Старик не нашел что ответить. Он только опустил взгляд и коснулся сплетенными пальцами лба. Что-то тихо зашептал.
Может, молился? Впрочем, неважно. Слов его не было слышно. Их поглощал все нарастающей шум дождя.
— Тебе страшно? — Приблизившись, спросил Алим.
— Нет.
Алим поджал губы.
— А мне страшно.
— Почему?
Канджиев медленно поднял голову. Обратил лицо к дождю, и капли нещадно забарабанили по его коже.
— Граница будто бы злится. Она рассержена.
— На кого?
— Я не знаю, — вздохнул Канджиев. — Я боюсь, что на меня.
— Она не может злиться на тебя, — сказал я, подыгрывая Алиму.
Тот обернулся ко мне. Заглянул в глаза.
— Почему? — Спросил он.
— Ты пограничник. Ты ее охраняешь. Защищаешь. Если она и может на кого-то злиться, то точно не на тебя.
Внезапно подул жестокий ветер. Ливень, хлеставший прямо, стало задувать под углом. Канджиев закутался в плащ-палатку, пряча лицо от колких капель.
Ветер задувал их дальше, к Пянджу, туда, откуда должны были скоро прийти душманы. Он словно бы старался отогнать нарушителей, которым быть тут не полагается.
Будто бы сама Граница протестовала против того, что через нее должны были перейти «чужие». Враги, которым тут не место.
— Расстегни ему наручники, Алим, — сказал я, сжимая мокрый ремень автомата на плече.
— М-м-м? — Повернулся ко мне Алим.
— Сними, — я указал на наручники, сковывающие Курбана, — они идут.

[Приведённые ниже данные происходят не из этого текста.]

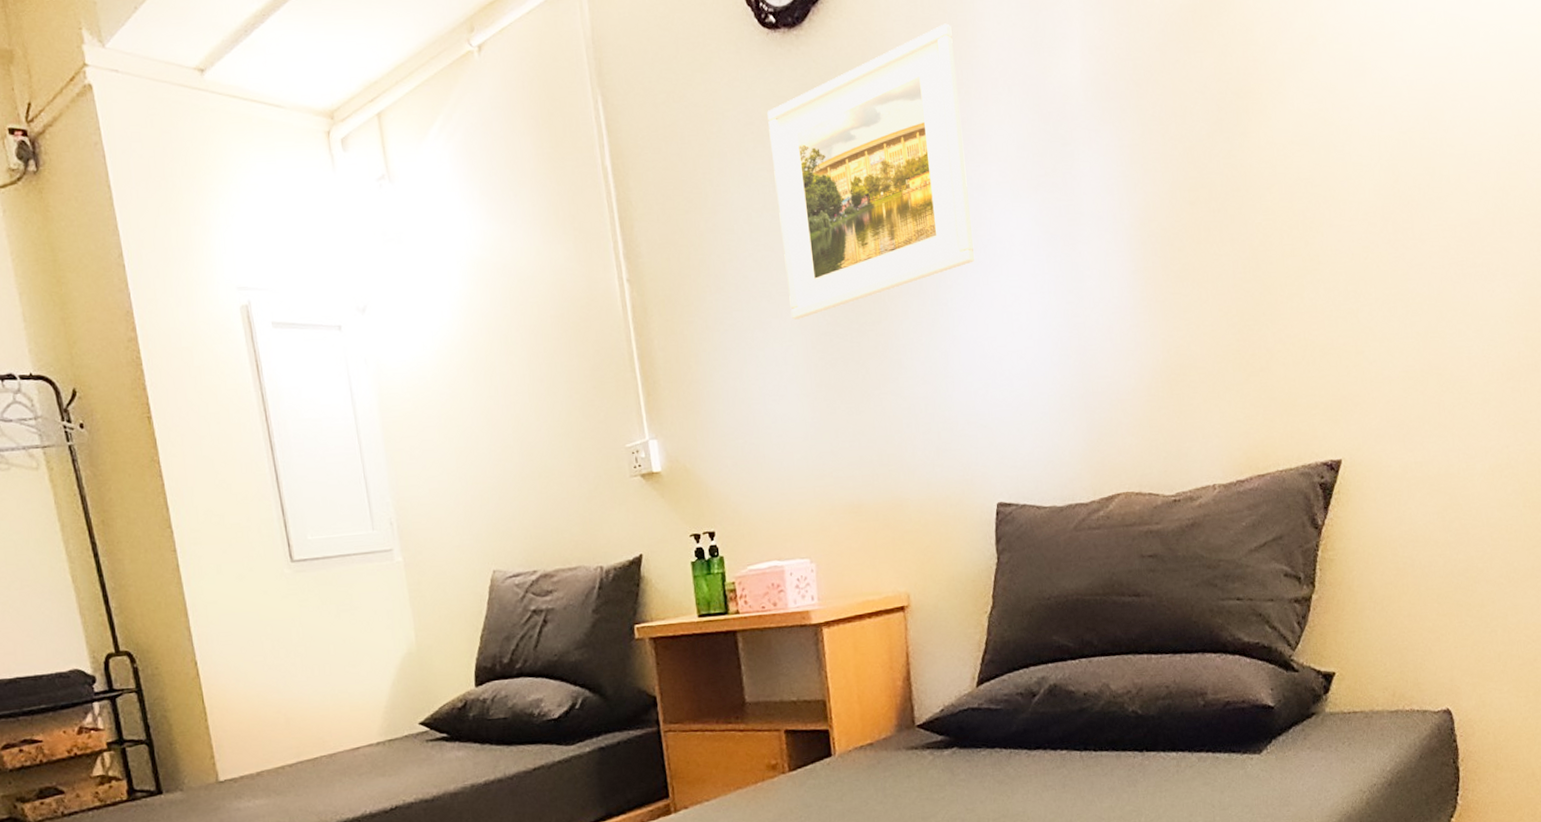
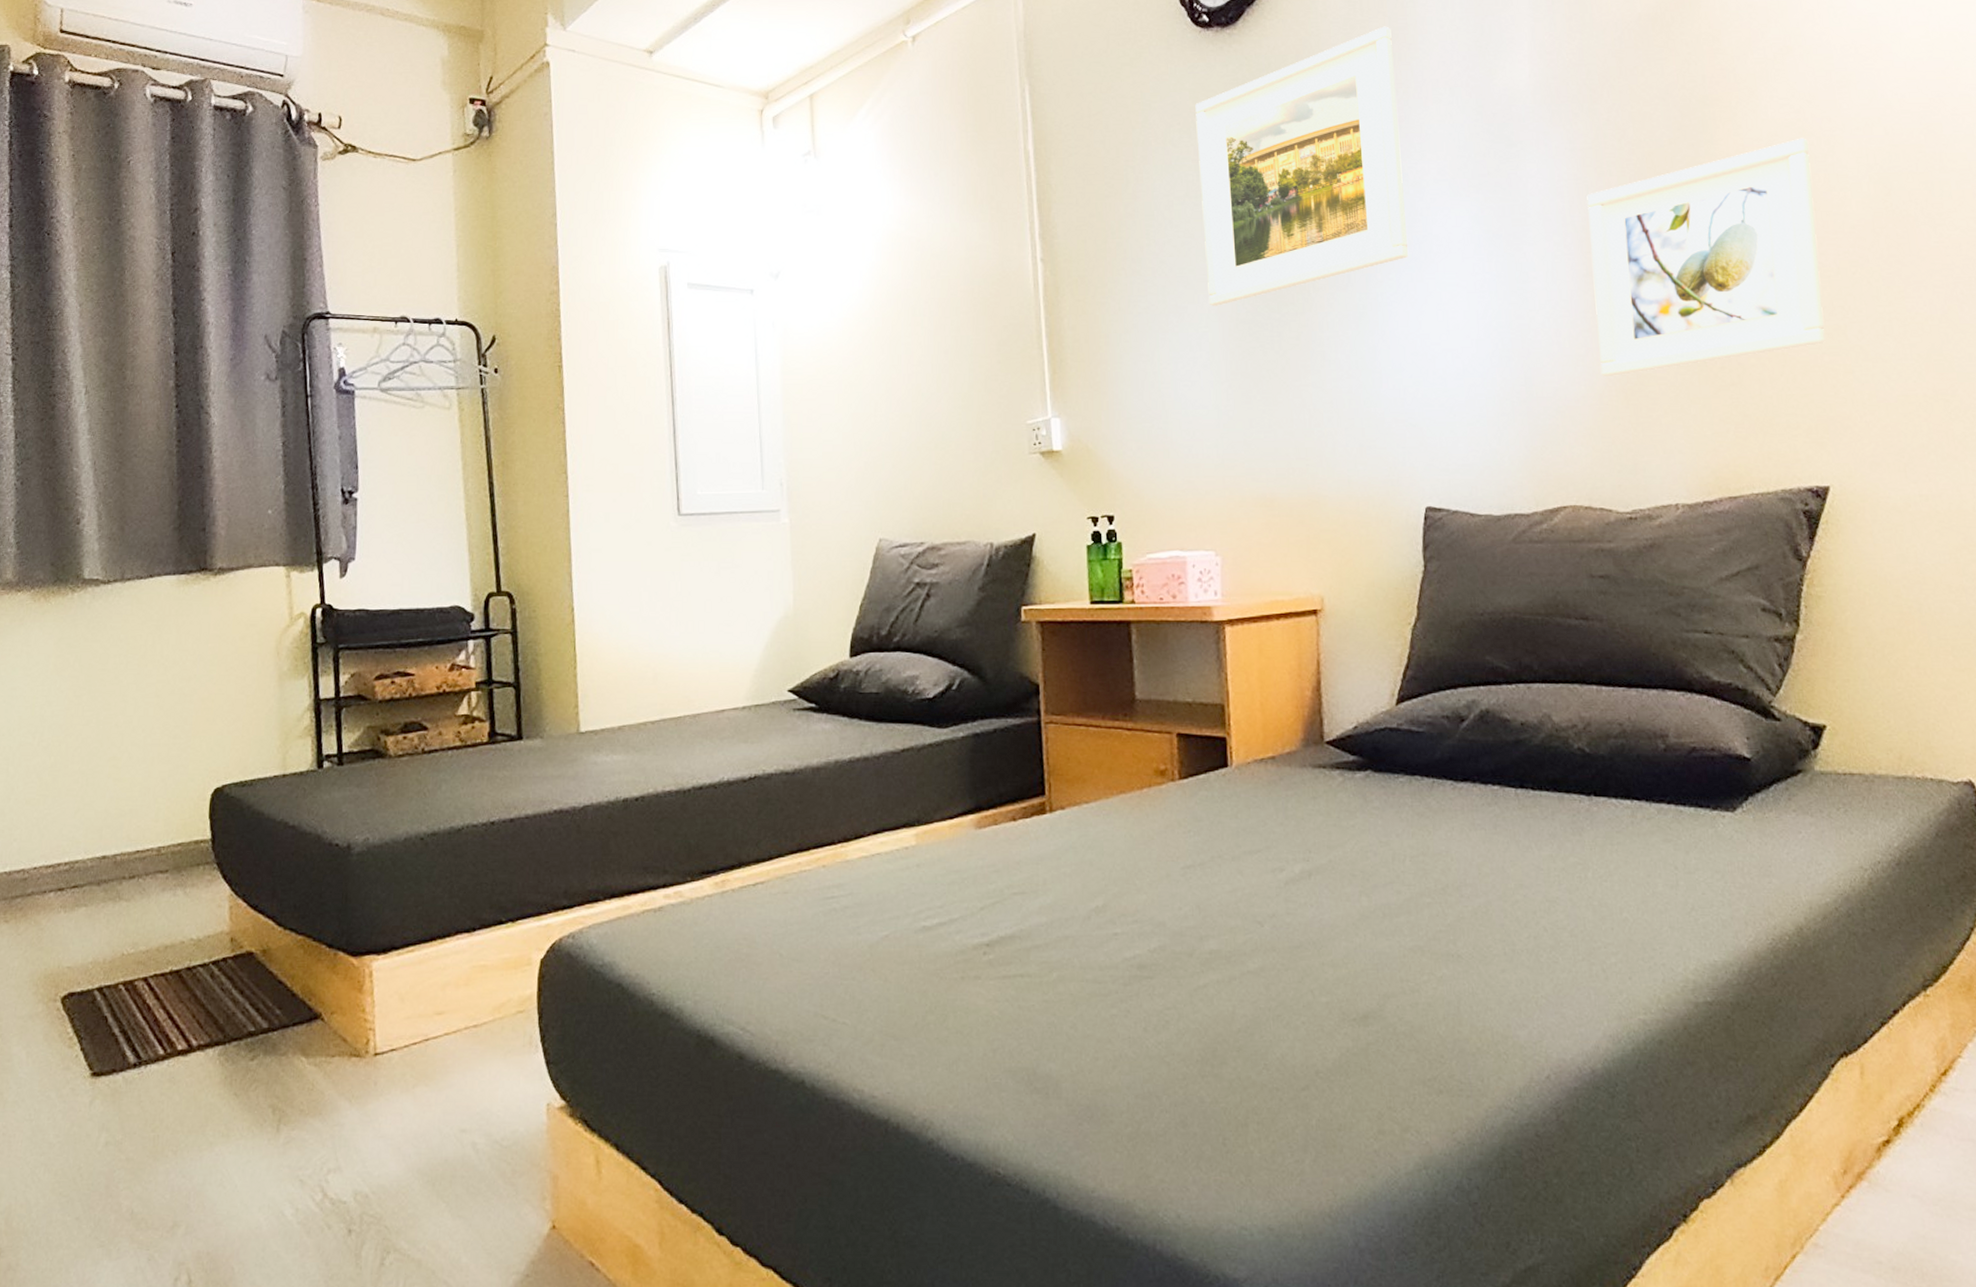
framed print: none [1134,127,1340,370] -> present [1587,138,1825,377]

Вдоль скалы, сопротивляясь ветру, тяжело шагали люди. Их темные силуэты множились с каждой секундой. Будто бы «раздваивались», словно головы дракона из сказок, отраставшие по двое на месте одной отрубленной.
— Приготовься, Алим, — сказал я решительно и выступил им навстречу, — постарайся переводить их речь. Если что, говорить буду я.